**FRAGMENTO DEL TEXTO**
Esta fe le da pleno sentido a la vida de aquellos casados que no pueden procrear familia o cuyos hijos mueren sin dejar descendencia. Pero también da sentido a la vocación celibataria de los hombres y mujeres que adelantamos en nuestra vida el Reino de Dios, viviendo ya desde este mundo sin tomar una pareja para formar una familia, porque proclamamos que continuaremos en la vida, no por tener una descendencia, sino porque fuimos creados para la eternidad. Matrimonio y celibato cobran sentido y gozo pleno a partir de la fe y esperanza en nuestra feliz resurrección.

Esta fe además le da sentido a la pobreza, a la enfermedad y a todo sufrimiento, porque la muerte marca el inicio de una nueva vida, vida eterna donde no hay lugar para pobreza, dolor o enfermedad. Es más, todo eso, junto con los trabajos y los sufrimientos voluntariamente aceptados, los enfrentamos con fortaleza gracias a esa esperanza, sabiendo que nos espera “lo que el ojo no vio, ni el oído oyó, ni vino a la mente humana”: una recompensa que sólo Dios nos puede dar (cfr. 1 Cor 2,9).

Es esta fe y esperanza en la resurrección la que nos hace capaces de dar la vida por Cristo y su Iglesia. Hace poco era canonizado el mártir adolescente José Sánchez del Río, y muchos mexicanos nos llenamos de gozo por nuestro nuevo intercesor. Los no creyentes no se alegraron. Hubo una conocida conductora de televisión que trató de hacer un análisis psicológico de José como si se tratara de un enfermo de fanatismo. Es natural que quien no cree trate de dar explicaciones naturalistas a la fe que ellos no conocen y no pueden valorar.

Es cierto que hay mártires de otras creencias no cristianas y que también hubo mártires en el pueblo de Israel, pero siempre está en el fondo de cada uno de ellos la fe en la resurrección de los muertos. En la primera lectura de hoy tomada del segundo libro de los Macabeos, se nos presenta el martirio de siete hermanos sacrificados uno tras otro frente a su madre, que los animaba a ser valientes en la esperanza de la resurrección. Uno de los muchachos antes morir decía: “Vale la pena morir a manos de los hombres, cuando se tiene la firme esperanza de que Dios nos resucitará” (2 Mac 7, 14). Con mucho fruto podríamos leer el pasaje completo de este martirio ocurrido antes de Cristo (cfr. 2 Mac 7, 1-42), se los recomiendo.

**MATERIAL PROPORCIONADO**
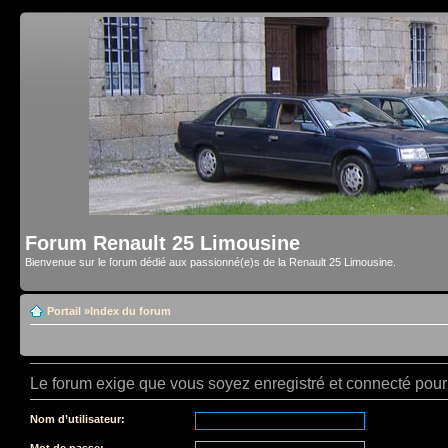
Forum Renault 25 Limousine
Bienvenue sur le forum dédié aux passionné(e)s de la Renault 25 Limousine.
Portail
»
Index du forum
Le forum exige que vous soyez enregistré et connecté pour 
Nom d’utilisateur:
Mot de passe:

**CONSIGNA**
Prolonga el texto sobre la fe en la resurrección a partir de su última oración, sin repetir nada de lo que ya dice.

**RESULTADO DEL EJERCICIO**
Jesús dio fundamento de la fe en la resurrección a quienes ya esperaban la resurrección de los muertos, resucitando a la hija de Jairo, al hijo de la viuda pobre y a su amigo Lázaro. Él dijo a Marta, la hermana de Lázaro: “Yo soy la resurrección y la vida…” (Jn 11, 25); pero su mayor prueba fue su propia resurrección. Creer en Jesús significa creer en su muerte y resurrección, y esperar su segunda venida. Creer en Jesús sólo como una buena persona que hacía el bien y enseñaba pensamientos bonitos, no es verdadera fe en el Cristo que nos redimió.

Hoy en día diariamente hay nuevos mártires de la fe en algún lugar del mundo, particularmente en Medio Oriente. En México hubo miles de mártires que dieron su vida por Cristo en la persecución del Presidente Calles hace menos de cien años. Y aunque no sean canonizados por la Iglesia, tienen un gozo de parte de Dios que nadie les puede quitar. Quizá toda la libertad que hoy tenemos no nos hace mucho bien; tal vez un poco de persecución podría purificar nuestra fe y aún hoy podría haber muchos mártires. Pero el mundo actual con todo su bienestar, nos tiene muy consentidos y lejanos de una fe comprometida y dispuesta a todo.

No tenemos que esperar la oportunidad del martirio, pues en la vida diaria podemos aceptar el martirio-testimonio de una vida obediente a Dios. San Pablo en la segunda lectura de hoy tomada de la segunda carta a los Tesalonicenses, nos desea: “Que el mismo Señor nuestro, Jesucristo, y nuestro Padre Dios, que nos ha amado y nos dado gratuitamente un consuelo eterno y una feliz esperanza, conforten los corazones de ustedes y los dispongan a toda clase de obras buenas y de buenas palabras” (2 Tes 2, 16-17). La vida cristiana debe ser una continua espera de la venida de Cristo, por eso termina él diciendo: “Que el Señor dirija su corazón para que amen a Dios y esperen pacientemente la venida de Cristo” (2 Tes 3, 5).

¡Tú también transmite esta esperanza, vive en esta esperanza, gózate en esta esperanza, dale sentido a toda tu vida por medio de esta esperanza!

¡Que tengan una feliz semana! ¡Sea alabado Jesucristo!